═══ DATA EXTRACT

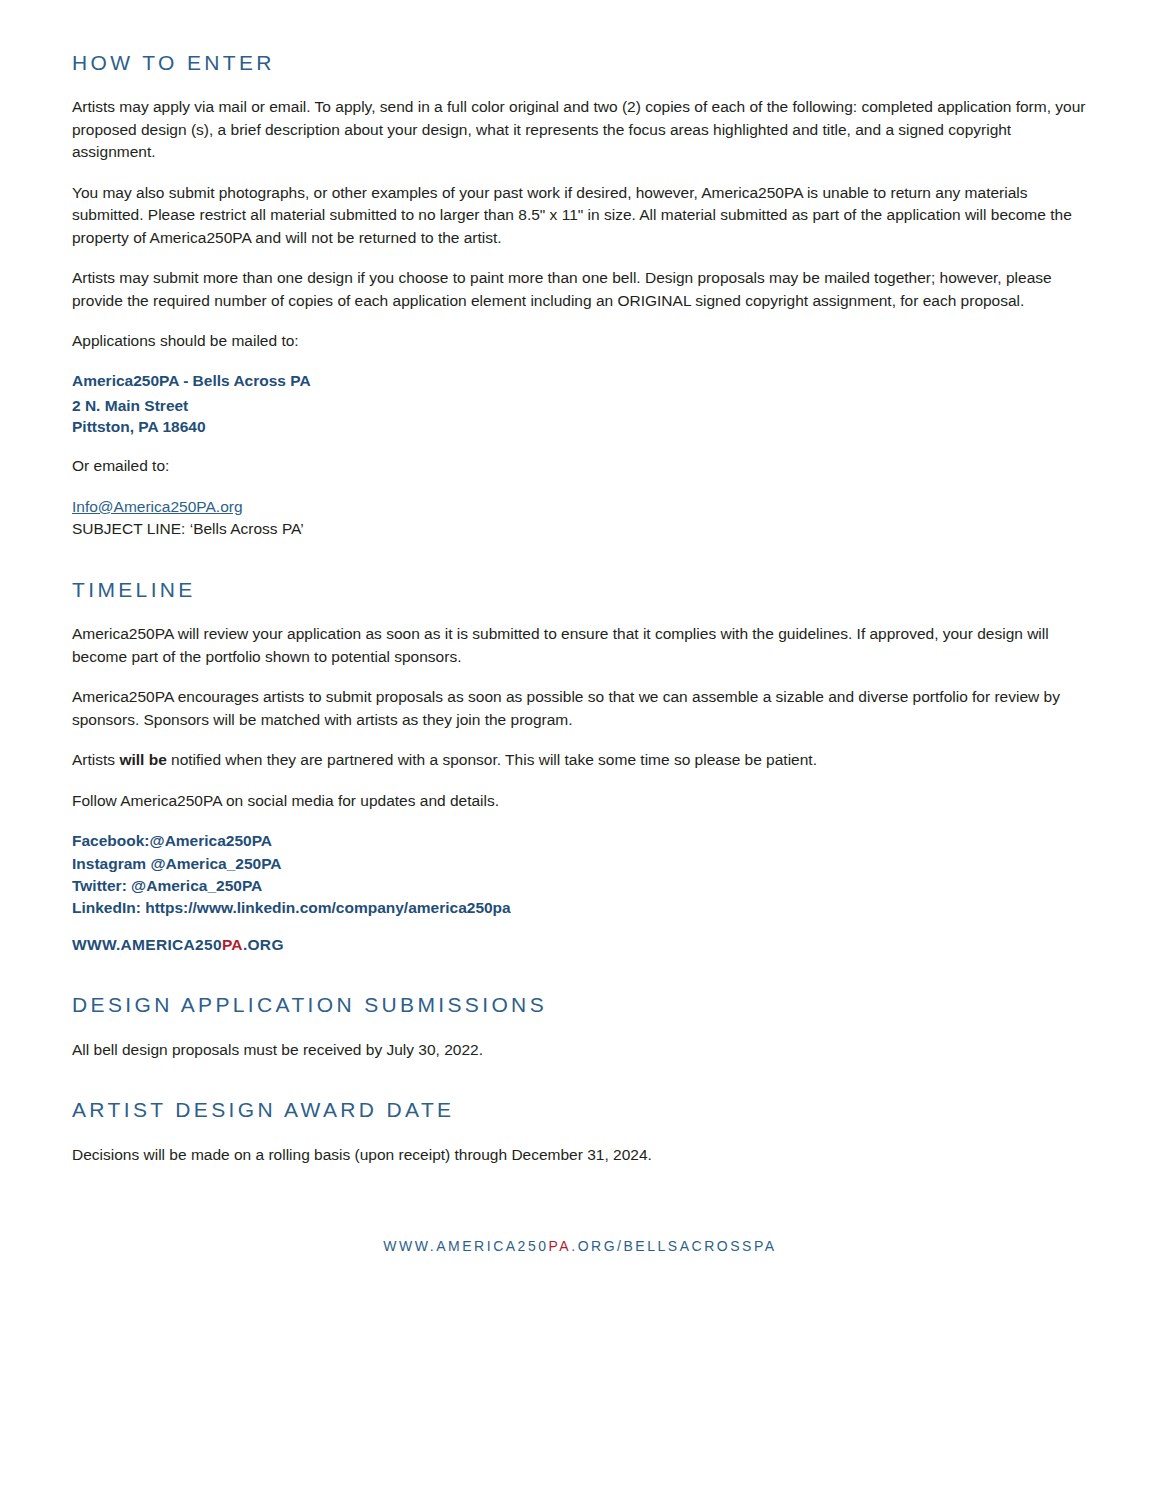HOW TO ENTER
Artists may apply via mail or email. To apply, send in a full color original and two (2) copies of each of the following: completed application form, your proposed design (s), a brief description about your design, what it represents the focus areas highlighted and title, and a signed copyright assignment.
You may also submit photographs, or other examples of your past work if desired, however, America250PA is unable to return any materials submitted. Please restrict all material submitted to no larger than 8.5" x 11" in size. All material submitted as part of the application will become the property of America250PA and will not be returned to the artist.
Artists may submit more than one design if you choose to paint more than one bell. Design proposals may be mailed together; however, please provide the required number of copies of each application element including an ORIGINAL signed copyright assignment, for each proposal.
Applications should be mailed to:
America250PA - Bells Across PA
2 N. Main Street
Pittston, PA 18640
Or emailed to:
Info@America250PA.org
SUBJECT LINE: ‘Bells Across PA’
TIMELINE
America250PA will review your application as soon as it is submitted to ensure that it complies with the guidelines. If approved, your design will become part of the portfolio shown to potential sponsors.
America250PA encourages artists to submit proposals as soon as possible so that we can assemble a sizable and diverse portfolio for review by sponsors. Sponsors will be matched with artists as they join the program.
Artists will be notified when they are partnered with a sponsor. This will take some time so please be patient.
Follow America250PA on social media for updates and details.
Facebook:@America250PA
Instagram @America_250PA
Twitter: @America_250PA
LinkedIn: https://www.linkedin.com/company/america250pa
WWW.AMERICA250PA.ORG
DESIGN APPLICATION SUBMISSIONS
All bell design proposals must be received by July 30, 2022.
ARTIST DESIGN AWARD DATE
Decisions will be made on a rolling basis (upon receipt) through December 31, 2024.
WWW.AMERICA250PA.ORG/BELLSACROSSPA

══════
═══ DATA EXTRACT

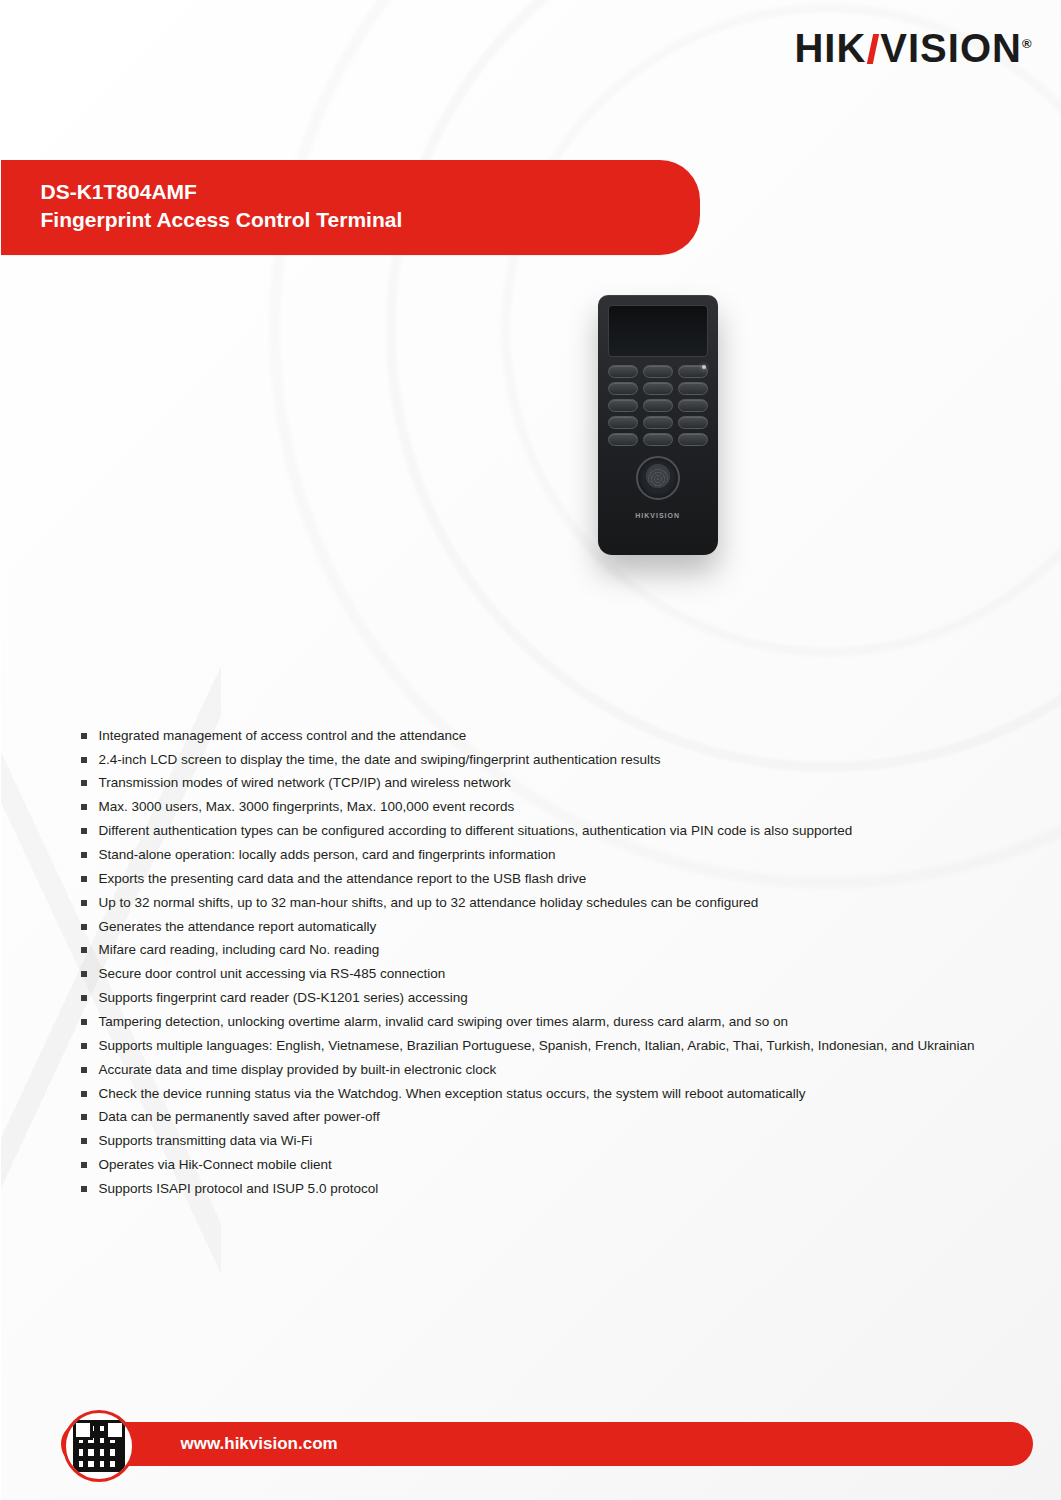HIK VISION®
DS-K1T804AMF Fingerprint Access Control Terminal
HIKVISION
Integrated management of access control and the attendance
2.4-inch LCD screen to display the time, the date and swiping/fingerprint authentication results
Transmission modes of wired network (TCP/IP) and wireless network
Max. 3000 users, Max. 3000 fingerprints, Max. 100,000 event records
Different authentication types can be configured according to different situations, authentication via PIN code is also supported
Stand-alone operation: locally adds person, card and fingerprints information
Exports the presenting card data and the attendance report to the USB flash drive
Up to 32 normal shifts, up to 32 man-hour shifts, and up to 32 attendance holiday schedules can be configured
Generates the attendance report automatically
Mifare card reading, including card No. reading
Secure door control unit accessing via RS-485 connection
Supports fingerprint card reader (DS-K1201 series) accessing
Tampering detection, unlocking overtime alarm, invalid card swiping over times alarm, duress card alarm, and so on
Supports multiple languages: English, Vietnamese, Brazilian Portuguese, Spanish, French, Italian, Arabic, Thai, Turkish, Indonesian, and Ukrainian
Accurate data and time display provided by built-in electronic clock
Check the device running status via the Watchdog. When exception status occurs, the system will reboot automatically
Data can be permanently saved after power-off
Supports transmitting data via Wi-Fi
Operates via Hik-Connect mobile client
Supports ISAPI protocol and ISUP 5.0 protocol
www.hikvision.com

══════

> _TASK_
What you give back should be exactly the lines of the data above from the line with "Generates the attendance report automatically" through the line with "www.hikvision.com", both of those included, and nothing more.

> _SOLUTION FOR THIS EXERCISE_
Generates the attendance report automatically
Mifare card reading, including card No. reading
Secure door control unit accessing via RS-485 connection
Supports fingerprint card reader (DS-K1201 series) accessing
Tampering detection, unlocking overtime alarm, invalid card swiping over times alarm, duress card alarm, and so on
Supports multiple languages: English, Vietnamese, Brazilian Portuguese, Spanish, French, Italian, Arabic, Thai, Turkish, Indonesian, and Ukrainian
Accurate data and time display provided by built-in electronic clock
Check the device running status via the Watchdog. When exception status occurs, the system will reboot automatically
Data can be permanently saved after power-off
Supports transmitting data via Wi-Fi
Operates via Hik-Connect mobile client
Supports ISAPI protocol and ISUP 5.0 protocol
www.hikvision.com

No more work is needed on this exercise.